**Information:**
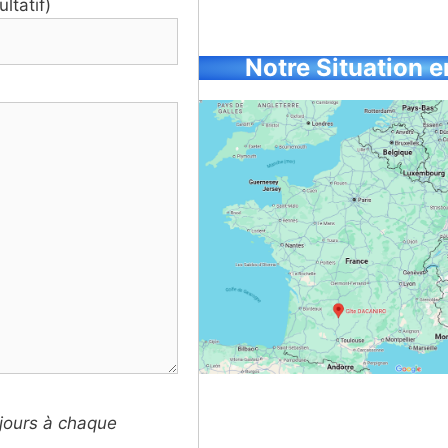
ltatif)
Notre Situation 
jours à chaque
--
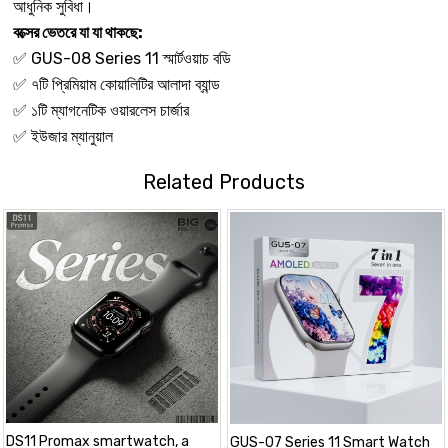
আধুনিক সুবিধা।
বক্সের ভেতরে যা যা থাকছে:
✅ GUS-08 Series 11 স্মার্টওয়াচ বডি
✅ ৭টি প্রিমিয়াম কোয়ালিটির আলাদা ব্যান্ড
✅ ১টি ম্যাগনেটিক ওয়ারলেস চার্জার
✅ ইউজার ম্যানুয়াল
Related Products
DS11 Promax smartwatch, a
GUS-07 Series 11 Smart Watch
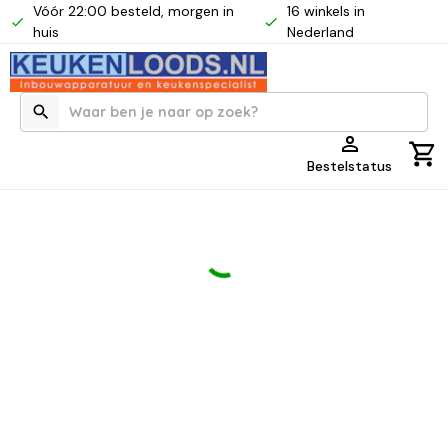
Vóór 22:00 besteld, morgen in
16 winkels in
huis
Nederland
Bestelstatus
...
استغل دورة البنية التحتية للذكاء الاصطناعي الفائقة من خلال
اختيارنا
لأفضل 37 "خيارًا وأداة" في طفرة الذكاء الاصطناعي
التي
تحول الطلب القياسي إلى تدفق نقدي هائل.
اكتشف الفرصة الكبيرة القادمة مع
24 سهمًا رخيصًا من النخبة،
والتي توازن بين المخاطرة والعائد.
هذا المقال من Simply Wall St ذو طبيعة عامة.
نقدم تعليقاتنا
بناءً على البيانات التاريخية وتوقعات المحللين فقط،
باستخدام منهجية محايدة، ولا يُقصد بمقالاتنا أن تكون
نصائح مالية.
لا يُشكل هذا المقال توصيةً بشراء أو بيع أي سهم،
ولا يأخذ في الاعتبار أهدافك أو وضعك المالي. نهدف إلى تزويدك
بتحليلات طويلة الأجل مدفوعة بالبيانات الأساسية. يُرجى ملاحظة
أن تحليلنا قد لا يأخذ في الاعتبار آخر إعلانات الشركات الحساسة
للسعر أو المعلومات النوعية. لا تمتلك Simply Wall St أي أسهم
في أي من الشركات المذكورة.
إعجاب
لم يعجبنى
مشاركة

**Exercise requirements:**
How many lines in the records contain the string "Simply"? Give the number by itself.

**Task result:**
2